Kierkegaard says Reason "collides" with the knowledge of the Unknown. If Reason and God have a happy encounter the individual comes to be a believer. If the collision results in an unhappy encounter the Reason is Offended. The Reason says that the Paradox is absurd and can get no meaning from the encounter. But when "Reason yielded itself while the Paradox bestowed itself, and the understanding is consummated in that happy passion, the individual is happy and asks for nothing more."[21][nb 6] Kierkegaard says Christ offers every single individual the "invitation."[nb 7]
Kierkegaard explores how a contemporary of Christ and succeeding generations receive the "condition" necessary to understand the Paradox that God has permitted himself to be born and wrapped in swaddling-clothes. A contemporary could have been living abroad and in that case the contemporary would have to hear the story from eyewitnesses. How reliable would they be? The only thing they saw was a lowly servant.[22] The immediate contemporary can "serve as an occasion for the acquirement of historical knowledge", an occasion to help the individual understand himself in the Socratic sense, or the contemporary could have received the condition from God and become a believer.[23]

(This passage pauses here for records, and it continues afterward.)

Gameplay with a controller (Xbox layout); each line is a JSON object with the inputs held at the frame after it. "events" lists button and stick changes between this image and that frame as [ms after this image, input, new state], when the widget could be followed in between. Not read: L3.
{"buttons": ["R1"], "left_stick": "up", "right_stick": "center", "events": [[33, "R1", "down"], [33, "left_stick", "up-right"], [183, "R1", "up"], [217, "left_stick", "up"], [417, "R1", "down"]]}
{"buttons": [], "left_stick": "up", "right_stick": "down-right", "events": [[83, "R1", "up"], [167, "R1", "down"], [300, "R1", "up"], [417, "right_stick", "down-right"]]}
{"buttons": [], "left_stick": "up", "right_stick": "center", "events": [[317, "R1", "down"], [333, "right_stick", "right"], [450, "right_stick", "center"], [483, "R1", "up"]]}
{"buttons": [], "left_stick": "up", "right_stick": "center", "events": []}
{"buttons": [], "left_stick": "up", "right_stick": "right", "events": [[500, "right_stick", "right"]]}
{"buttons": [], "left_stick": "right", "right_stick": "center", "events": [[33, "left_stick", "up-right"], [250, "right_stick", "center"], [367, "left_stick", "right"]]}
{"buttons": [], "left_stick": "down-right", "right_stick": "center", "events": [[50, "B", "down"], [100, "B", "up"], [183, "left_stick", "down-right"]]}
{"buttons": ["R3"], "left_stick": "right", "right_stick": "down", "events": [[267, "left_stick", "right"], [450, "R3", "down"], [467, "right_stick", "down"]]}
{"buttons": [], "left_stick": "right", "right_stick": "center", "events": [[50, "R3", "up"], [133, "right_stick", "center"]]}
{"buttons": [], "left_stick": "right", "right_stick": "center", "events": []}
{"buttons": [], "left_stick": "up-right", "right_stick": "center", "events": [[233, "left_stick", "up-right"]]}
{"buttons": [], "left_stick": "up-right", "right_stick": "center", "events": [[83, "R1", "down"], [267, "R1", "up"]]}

The "condition" comes into existence. Kierkegaard says the "coming-into-existence is a kind of change, but is not a change in essence but in being and is a transition from not existing to existing. But this non-being which the subject of coming into existence leaves behind must itself have some sort of being. He asks his reader to consider whether the necessary can come into existence or if the necessary "Is", since everything that comes into existence is historical. But for Kierkegaard "all coming into existence takes place in freedom." The disciple freely chooses to follow Christ when the Holy Spirit convinces him that he's a sinner.
He finally discloses what this "condition" the "Moment" brings to the individual. He says, "faith[nb 8] has precisely the required character; for in the certainty of belief there is always present a negated uncertainty, in every way corresponding to the uncertainty of coming into existence. Faith believes what it does not see..." [25]
An individual can know what Christianity is without being a Christian. Kierkegaard says, "By Baptism Christianity gives him a name, and he is a Christian de nomine (by name); but in the decision[note 2] he becomes a Christian and gives Christianity his name.[26] It would indeed be a ludicrous contradiction if an existing person asked what Christianity is in terms of existence and then spent his whole life deliberating on that-for in that case when should he exist in it?"[27][nb 9] [nb 10][nb 11]
Belief is not a form of knowledge, but a free act, an expression of will, it is not having a relationship with a doctrine but having a relationship with God. Kierkegaard says "Faith, self-active, relates itself to the improbable and the paradox, is self-active in discovering it and in holding it fast at every moment-in order to be able to believe."[28][nb 12][nb 13]
Kierkegaard mentioned Johann Georg Hamann (1730-1788) in his book Repetition p. 149 (1843) and this book, Philosophical Fragments (p. 38ff, Swenson), and what Kierkegaard writes is written also by Hamann in his book, Socratic Memorabilia, in this way:
Kierkegaard was criticized by his former teacher and pastor Hans Lassen Martensen, he concludes from Kierkegaard's writing, here and in Concluding Unscientific Postscript, that he's saying an individual can be saved without the help of the Church. Martensen believed 19th century Socialism would destroy individuality, but regarded Kierkegaard's emphasis on the single individual as too one-sided.[29] Kierkegaard was responding to Hegelian writers such as Ludwig Feuerbach and David Strauss who emphasized the objective nature of God. God is just man's idea.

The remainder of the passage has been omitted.